English blues guitarist and composer DANNY BRYANT was a child prodigy who shared stages with American blues-rock guitarist Walter Trout at age 17. His 2014 album “Temperature Rising” was preceded by a 5-week tour of the US & Canada fronting Walter Trout’s band while Walter recovered from liver transplant surgery.

Photo: @neilmach 2019 ©
We thought his most recent album: “Means of Escape” — mixed in Nashville by the legendary Eddie Spear and mastered at Abbey Road Studios by Grammy award-winning Sean Magee — was “evocative and resplendent” with a voice “of crushed-rock & black cherry sours…” and guitars that, “cut like a knife...”
We saw Danny play live in “Real Time Live”, Chesterfield last Thursday on his current #MeansOfEscape tour. Realtime has a nice and cozy upstairs room with a wonderful sound and a comfortable atmosphere.
After a skillful and ingenious support set by local, one-man, blues thumper, BEN MILES, Danny came to the stage with a magnificently mashed warm-up version of Dylan’s “Leopard-Skin Pill-Box Hat” filled with elegant shimmy-sunshine, and lots of leer and drool.
“Guntown” from “Temperature Rising” was burning with anxiety. The chords were barely scratched but they sparkled as if they were asphalt diamonds, perhaps picked up on the soles of a dog-tired drifter’s clapped-out boots.
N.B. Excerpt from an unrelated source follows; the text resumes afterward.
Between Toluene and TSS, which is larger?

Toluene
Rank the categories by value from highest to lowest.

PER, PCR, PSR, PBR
The solo scintillated like the light of dawn, though sapped of life fluid, it wept.

About the weariness of trying to second-guess one’s own artistic direction, “Tired of Trying” was rockier, though still fiery blues, with yelps of anxious guitar and slurs of organ from the award-winning keyboards player, Stevie Watts. The percussion on this was a hustle of vexed botheration.
Danny told the Derbyshire crowd that his Texas blues number “Nine Lives” was written about his cat, named Mr Collins (after Albert Collins?) and insisted that the cat came up with the lyrics, which apparently greatly angered his publicist! It was an easy boogie with the ribbon of authenticity running right through it.
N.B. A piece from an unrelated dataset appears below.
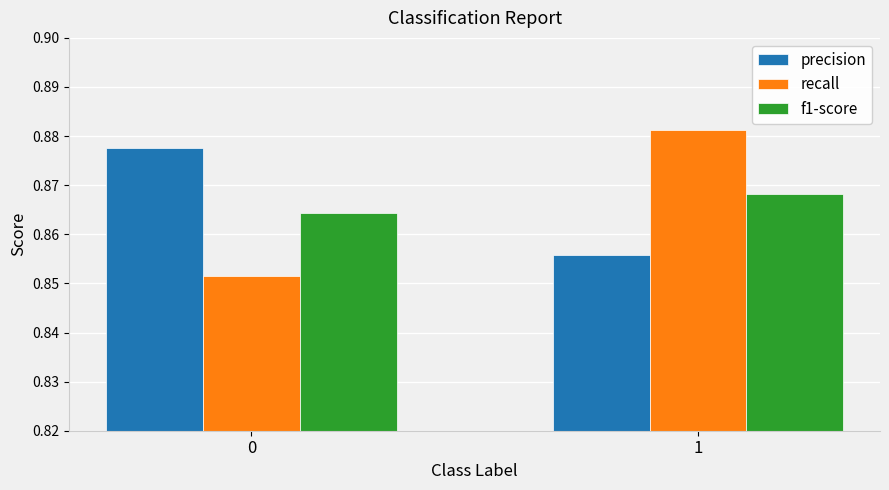

What is the sum of all f1-score values?

1.7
“Means of Escape” was familiar, like a moody “All Along the Watchtower” and with Danny’s gruff voice on this number, tuneful though it was, translucent and engaging, was also dry as a cactus brush and Dylanesque as can be.
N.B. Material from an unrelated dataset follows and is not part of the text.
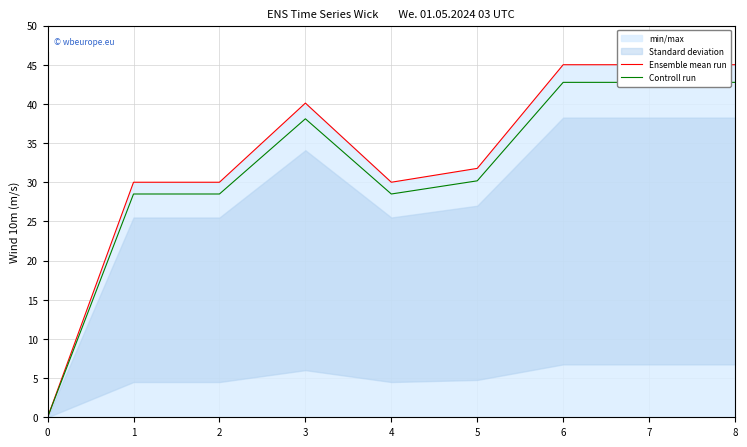

Reading right to left, extract all data points from this chart.

Ensemble mean run: 45.0	45.0	45.0	31.8	30.0	40.1	30.0	30.0	0.0
Controll run: 42.8	42.8	42.8	30.2	28.5	38.1	28.5	28.5	0.0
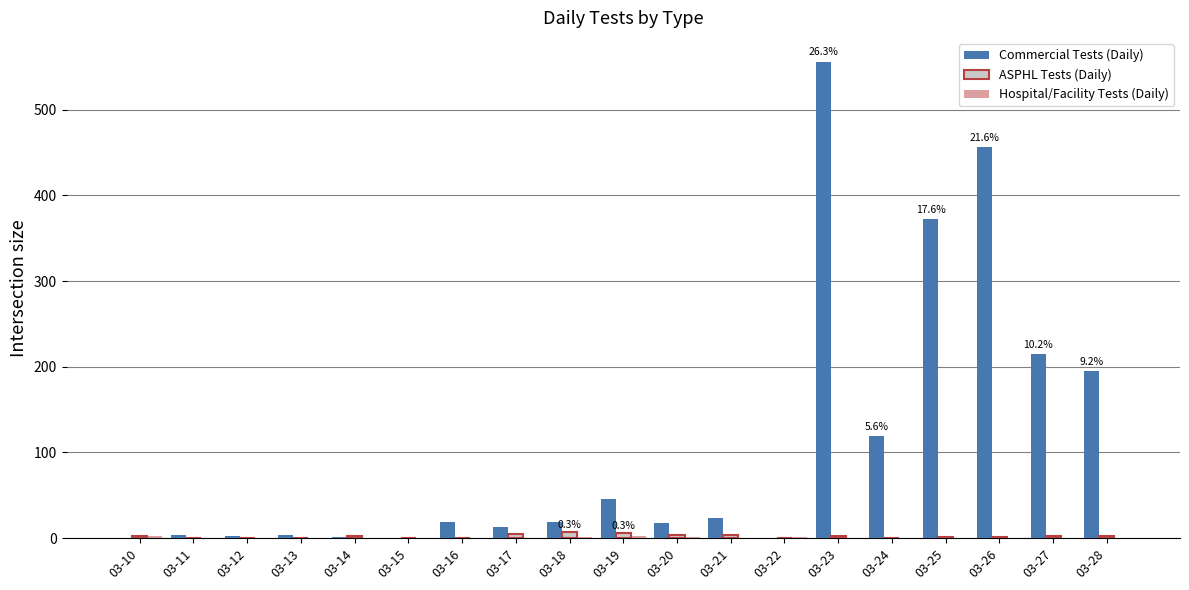

Are the bars horizontal?

No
Towards the end of the show, Danny invited special guest guitarist Jase North (pictured below) from Blues Boy Kings to help with a barnstorming blues-rock number.
Probably the most touching moments came with the sad piano tears and the sliding guitar notes that meowed in the landscape like a lost dream on “Mya” — as beautiful an instrumental as you could ever wish for.